[Data extracted from a collection]

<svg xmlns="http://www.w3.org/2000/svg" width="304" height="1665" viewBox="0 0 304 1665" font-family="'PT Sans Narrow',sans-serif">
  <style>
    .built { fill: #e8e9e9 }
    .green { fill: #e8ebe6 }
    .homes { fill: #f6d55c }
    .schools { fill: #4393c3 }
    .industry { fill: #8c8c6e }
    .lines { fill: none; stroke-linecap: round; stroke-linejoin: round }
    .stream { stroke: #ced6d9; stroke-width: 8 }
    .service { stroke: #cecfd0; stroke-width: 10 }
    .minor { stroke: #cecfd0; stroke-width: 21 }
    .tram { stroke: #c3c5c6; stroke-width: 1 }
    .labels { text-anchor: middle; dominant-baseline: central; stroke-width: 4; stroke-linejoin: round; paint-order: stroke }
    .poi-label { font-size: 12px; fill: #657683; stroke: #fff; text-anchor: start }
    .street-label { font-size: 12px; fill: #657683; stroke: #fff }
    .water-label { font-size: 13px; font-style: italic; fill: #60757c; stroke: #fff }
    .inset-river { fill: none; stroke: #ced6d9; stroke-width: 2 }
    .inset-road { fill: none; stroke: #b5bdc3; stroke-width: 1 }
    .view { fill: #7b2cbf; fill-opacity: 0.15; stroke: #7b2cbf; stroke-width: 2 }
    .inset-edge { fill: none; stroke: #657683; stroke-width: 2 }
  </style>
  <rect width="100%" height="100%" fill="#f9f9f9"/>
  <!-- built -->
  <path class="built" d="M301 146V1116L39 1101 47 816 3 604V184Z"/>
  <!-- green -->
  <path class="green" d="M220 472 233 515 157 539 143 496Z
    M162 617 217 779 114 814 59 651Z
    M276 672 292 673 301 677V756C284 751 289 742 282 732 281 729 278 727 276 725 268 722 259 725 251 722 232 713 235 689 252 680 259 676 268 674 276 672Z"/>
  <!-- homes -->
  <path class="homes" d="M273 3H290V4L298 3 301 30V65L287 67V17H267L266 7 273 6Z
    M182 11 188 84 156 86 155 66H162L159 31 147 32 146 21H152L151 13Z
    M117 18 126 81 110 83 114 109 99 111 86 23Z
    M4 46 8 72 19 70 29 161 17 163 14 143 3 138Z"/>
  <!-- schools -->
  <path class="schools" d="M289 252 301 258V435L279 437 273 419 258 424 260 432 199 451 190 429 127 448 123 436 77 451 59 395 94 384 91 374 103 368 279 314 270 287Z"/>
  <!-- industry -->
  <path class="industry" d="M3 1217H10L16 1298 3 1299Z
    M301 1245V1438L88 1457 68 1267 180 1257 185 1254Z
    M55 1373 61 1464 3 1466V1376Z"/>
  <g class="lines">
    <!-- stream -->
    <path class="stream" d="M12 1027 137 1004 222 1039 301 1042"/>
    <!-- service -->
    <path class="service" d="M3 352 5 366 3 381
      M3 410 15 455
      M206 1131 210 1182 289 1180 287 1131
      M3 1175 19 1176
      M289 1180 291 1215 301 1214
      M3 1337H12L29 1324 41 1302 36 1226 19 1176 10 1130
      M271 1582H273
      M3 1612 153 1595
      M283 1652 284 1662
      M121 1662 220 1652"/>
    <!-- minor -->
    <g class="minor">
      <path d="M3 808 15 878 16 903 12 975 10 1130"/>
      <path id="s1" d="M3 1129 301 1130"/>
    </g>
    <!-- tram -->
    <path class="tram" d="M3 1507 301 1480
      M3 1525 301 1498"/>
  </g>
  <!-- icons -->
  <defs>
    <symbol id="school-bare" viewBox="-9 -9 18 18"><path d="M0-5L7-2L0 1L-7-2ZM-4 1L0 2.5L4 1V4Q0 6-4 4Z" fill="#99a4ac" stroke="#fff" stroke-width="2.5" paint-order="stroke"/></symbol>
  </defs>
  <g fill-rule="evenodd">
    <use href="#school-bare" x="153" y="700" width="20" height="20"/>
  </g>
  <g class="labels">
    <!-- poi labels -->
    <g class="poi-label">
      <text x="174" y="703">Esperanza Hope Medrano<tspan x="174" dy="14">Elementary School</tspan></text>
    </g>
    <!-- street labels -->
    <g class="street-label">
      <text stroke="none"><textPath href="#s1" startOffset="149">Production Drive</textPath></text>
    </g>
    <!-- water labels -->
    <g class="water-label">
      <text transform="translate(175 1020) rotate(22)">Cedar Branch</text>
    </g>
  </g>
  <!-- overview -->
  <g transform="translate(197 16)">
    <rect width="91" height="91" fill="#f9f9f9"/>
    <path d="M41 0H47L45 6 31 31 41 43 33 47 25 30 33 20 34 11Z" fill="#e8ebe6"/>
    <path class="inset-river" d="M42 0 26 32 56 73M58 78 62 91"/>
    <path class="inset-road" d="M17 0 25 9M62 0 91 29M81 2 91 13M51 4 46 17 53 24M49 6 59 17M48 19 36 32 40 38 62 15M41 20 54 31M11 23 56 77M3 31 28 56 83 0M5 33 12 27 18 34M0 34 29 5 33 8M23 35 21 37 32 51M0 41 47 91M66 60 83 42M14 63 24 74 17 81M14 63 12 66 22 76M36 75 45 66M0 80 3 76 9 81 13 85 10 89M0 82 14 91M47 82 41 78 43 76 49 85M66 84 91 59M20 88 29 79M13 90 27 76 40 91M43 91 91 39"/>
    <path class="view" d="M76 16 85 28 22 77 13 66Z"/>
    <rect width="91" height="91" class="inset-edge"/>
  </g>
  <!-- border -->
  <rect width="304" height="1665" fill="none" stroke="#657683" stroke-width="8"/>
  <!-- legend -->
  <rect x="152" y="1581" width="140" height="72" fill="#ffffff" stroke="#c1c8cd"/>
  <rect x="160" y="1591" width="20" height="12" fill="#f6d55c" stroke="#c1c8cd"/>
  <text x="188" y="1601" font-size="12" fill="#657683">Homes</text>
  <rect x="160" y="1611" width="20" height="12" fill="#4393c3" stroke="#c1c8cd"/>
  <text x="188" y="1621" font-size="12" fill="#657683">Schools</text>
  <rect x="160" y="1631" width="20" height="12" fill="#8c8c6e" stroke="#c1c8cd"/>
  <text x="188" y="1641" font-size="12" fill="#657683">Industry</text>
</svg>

What to do |
Return each line from the entries above that includes "lines".

Your solution |
    .lines { fill: none; stroke-linecap: round; stroke-linejoin: round }
  <g class="lines">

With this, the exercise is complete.